#Why "CUDA out of memory" Today ? Same image to generate portrait, yesterday is ok , today in not.

46 messages · Page 1 of 1 (latest)

lofty coral
#

"delayTime": 133684,
"error": "CUDA out of memory. Tried to allocate 1.50 GiB (GPU 0; 23.68 GiB total capacity; 18.84 GiB already allocated; 1.47 GiB free; 20.46 GiB reserved in total by PyTorch) If reserved memory is >> allocated memory try setting max_split_size_mb to avoid fragmentation. See documentation for Memory Management and PYTORCH_CUDA_ALLOC_CONF",
"executionTime": 45263,
"id": "ae1e4066-e2b7-43c1-8f37-3525bda03893-e1",

vital oak
#

Ask the developer of the application, it has nothing to do with RunPod.

steep fjord
#

meaning you need a bigger gpu for that

#

or try unloading your other models somehow

lofty coral
vital oak
#

Then it needs a larger GPU as nerdy said.

normal isle
#

It looks like you are trying to use a 24GB GPU when you need more VRAM. Try to run it on a 48GB GPU. If that is still not enough then try to run it on a 80GB GPU.

lofty coral
#

OK, I see, I will test.

rigid cove
#

I have exactly the same problem. We have changed nothing in our setup. Just today most image generation fails

#

I have a second serverless endpoint running that uses the same template. that one is running fine

steep fjord
#

how does your setup work?

#

does it unloads model?

#

what models are loaded in the vram, maybe too much model is loaded

rigid cove
#

I have just realised this only happend on one specific worker: m07jdb658oetph

#

thats why not all of the generations failed and my other endpoint runs fine

steep fjord
#

Interesting, when it happens, try collect traceback or logs

rigid cove
#

I have not switched it back on. But I can give you the logs from the weekend when it happened

steep fjord
#

Any stacktrace?

#

maybe somewhere here:


2024-08-03  20:33:07.360 | info | m07jdb658oetph | ', memory monitor disabled

2024-08-03  20:33:07.360 | info | m07jdb658oetph | Compile with `TORCH_USE_CUDA_DSA` to enable device-side assertions.
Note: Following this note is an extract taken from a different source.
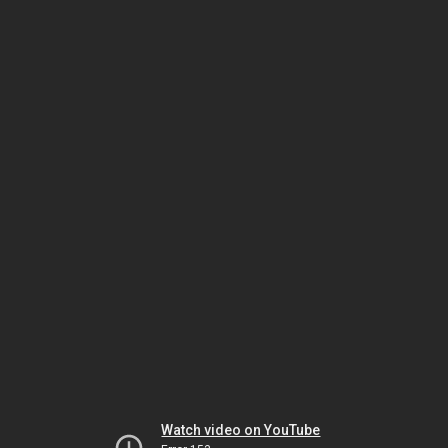
Watch video on YouTube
2024-08-03  20:33:07.360 | info | m07jdb658oetph | For debugging consider passing CUDA_LAUNCH_BLOCKING=1

2024-08-03  20:33:07.360 | info | m07jdb658oetph | CUDA kernel errors might be asynchronously reported at some other API call, so the stacktrace below might be incorrect.
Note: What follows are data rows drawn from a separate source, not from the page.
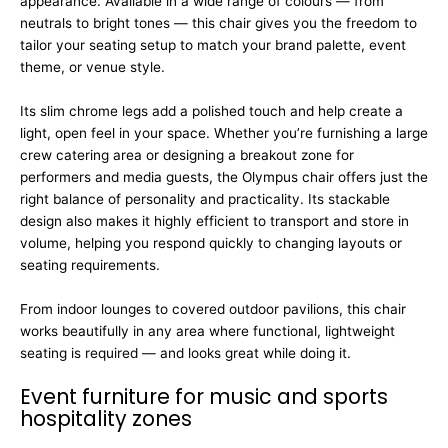
appearance. Available in a wide range of colours — from
neutrals to bright tones — this chair gives you the freedom to
tailor your seating setup to match your brand palette, event
theme, or venue style.
Its slim chrome legs add a polished touch and help create a
light, open feel in your space. Whether you’re furnishing a large
crew catering area or designing a breakout zone for
performers and media guests, the Olympus chair offers just the
right balance of personality and practicality. Its stackable
design also makes it highly efficient to transport and store in
volume, helping you respond quickly to changing layouts or
seating requirements.
From indoor lounges to covered outdoor pavilions, this chair
works beautifully in any area where functional, lightweight
seating is required — and looks great while doing it.
Event furniture for music and sports
hospitality zones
2024-08-03  20:33:07.360 | info | m07jdb658oetph | Warning: caught exception 'CUDA error: out of memory
rigid cove
#

sorry, not sure how I would get a stacktrace. I just downloaded the logs directly from runpod

#

This?

{5 items "endpointId":"6oe3safoiwidj3" "workerId":"m07jdb658oetph" "level":"info" "message":"Compile with TORCH_USE_CUDA_DSA to enable device-side assertions. " "dt":"2024-08-03 18:27:11.64919904" }

steep fjord
#

Whats the application that you're using?

#

that creates that

rigid cove
#

we run stable diffusion with automatic1111

steep fjord
#

so all worker runs the same specific model loras, etc?

rigid cove
#

yes

steep fjord
#

then all should be throwing that oom error if they load the same models

#

so there should be some workers that is loading and unloading models dynamically

#

and thats where you should find out from the application that your using

rigid cove
#

we don have that functionality in our code.

They should all load the very same way

#

This specific worker had a 100% fail rate though.

steep fjord
#

where's the code for loading the model tho

#

i'll try to look at it

steep fjord
rigid cove
#

I'll send you the start.sh and handler script.

steep fjord
#

maybe you didn't unload the models somewhere

rigid cove
#

How? I dont see a file option in DM

steep fjord
#

just the model loading code maybe

#

a1111 loads model dynamically as far as i know

vital oak
#

Its an OOM issue, why are you using sdp attention and not xformers?

steep fjord
#

what about it? xformers has lower vram usage?

vital oak
#

yes

rigid cove
#

Ill try this in a new deployment. Just thought it was odd that just this one worker failed

vital oak
#

A1111 can fail intermittently with OOM errors based on your request. I experienced random/intermittent OOM and had to upgrade from 24GB to 48GB GPU tier.